Veeder collaborated with Phil Morton to create the video art pieces "Program #7" and "Program #9" in 1978.

== Collaborative work ==

=== Program #7 ===
Between 1976 and 1982, Jane Veeder traveled the western mountains of the United States with Phil Morton. On these road trips the two would shoot video of their surroundings using a portable video recorder. Some of these video recordings of the western mountain terrain were used to produce the televised video piece known as Program #7. Program #7 was produced as a part of a larger group of videos known as The Electronic Visualization Center: A Television Research Satellite to the School of the Art Institute of Chicago. Program #7 was televised on Chicago Public Television as a part of a program which ran work by independent video creators. Program #7 was created using a Sandin Image Processor and a Bally Home Computer. Graphics generated using a Bally Home Computer would be overlaid overtop of the video recorded by Veeder and Morton using the Sandin Image Processor. The Sandin Image Processor would also be used to add varying patterns to the image.

=== The Paint Problem ===
Veeder coauthored the article titled The Paint Problem with Copper Giloth in 1985. The article, meant for IEEE Computer Graphics and Applications, analyzed the ways in which computer art programs were emulating real world processes digitally rather than making use of the unique capabilities that computers had to offer. Veeder and Giloth argued that Computer graphics was not just a tool to make your existing processes faster but rather an entirely new set of tools with an entirely new set of capabilities that had yet to be taken advantage of.

== Solo work ==
Over the span of her career, Jane Veeder has worked on many independent projects, Several of these projects have been exhibited at the SIGGRAPH Art Show.

In 1982, Veeder created several works utilizing the capabilities of the Datamax UV-1 Zgrass Graphics Computer. She continued to use the Datamax UV-1 for several more projects in the years to come.

Veeder first exhibited her digitally synthesized work at the 1982 SIGGRAPH Art Show. At the 1982 conference, Veeder exhibited her works, Bubblespiral, Montana, Warpitpout, and Bustergrid.

Her video piece titled Montana piece would go on to become the first computer graphics video piece to be featured in the Museum of Modern Art's Video Collection.

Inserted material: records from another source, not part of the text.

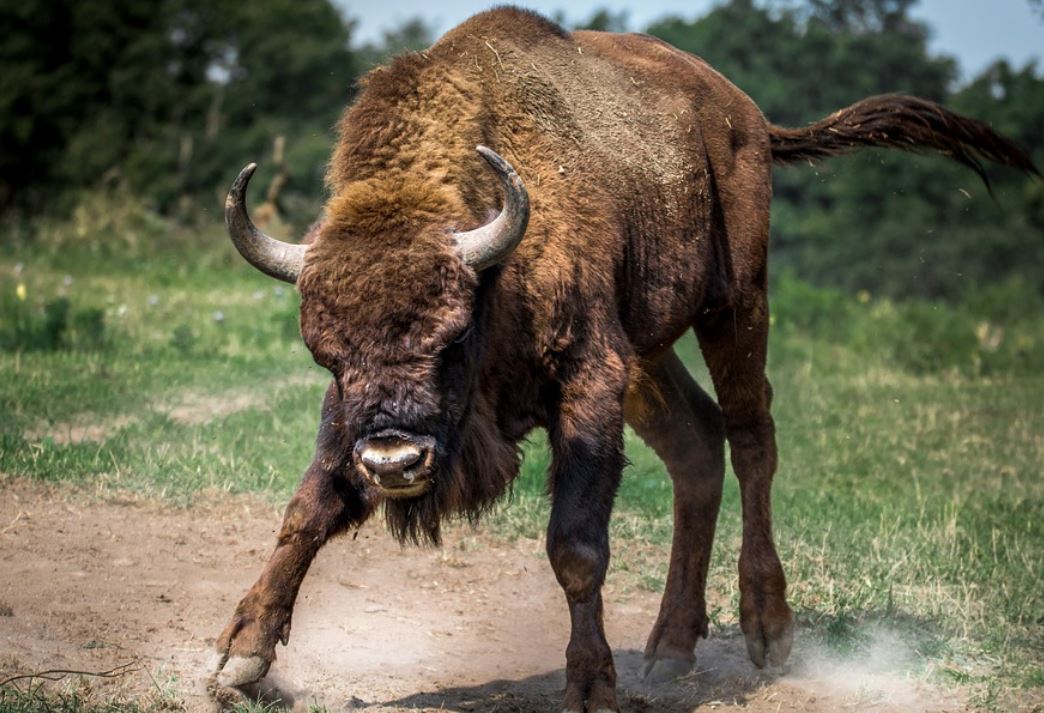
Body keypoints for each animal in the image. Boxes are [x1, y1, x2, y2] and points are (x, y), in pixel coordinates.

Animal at [209, 7, 1037, 711]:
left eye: (452, 336)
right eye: (327, 353)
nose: (393, 461)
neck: (496, 262)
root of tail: (743, 116)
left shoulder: (590, 381)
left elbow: (575, 544)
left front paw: (591, 685)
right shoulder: (360, 414)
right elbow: (309, 506)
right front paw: (239, 658)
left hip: (734, 304)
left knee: (751, 437)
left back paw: (768, 629)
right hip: (649, 352)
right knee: (696, 445)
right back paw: (669, 648)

Bubblespiral is a 2-Dimensional printed piece measuring 21.5 x 28 inches in size. Montana is an interactive piece incorporating computer synthesized graphics. The piece was displayed as a video and has a duration of 3:05 minutes. Warpitout is an interactive piece that incorporates realtime morphing of an image of the players face. The player could use the controls on the unit to distort the image of themselves in realtime. Bustergrid is another 2-Dimensional printed artwork created using computer graphics measuring 21.5 x 28 inches in size, the same dimensions as Bubblespiral

One year later in 1983, Veeder only produced one artwork that would be shown at that years SIGGRAPH Art Show, the piece, titled Floater, is a 6:12 minuter long real-time computer generated video piece. Again, two years later, at the 1985 SIGGRAPH Art Show Veeder only exhibited one work. The work exhibited that year, titled Vizgame and was a computer generated interactive artwork. The piece allowed the player to build a real-time generated animation on a 16-square grid, allowing the player to control the animation of each block.

In 2018 Veeder work was included in the Chicago New Media 1973-1992 exhibition, curated by Jon Cates.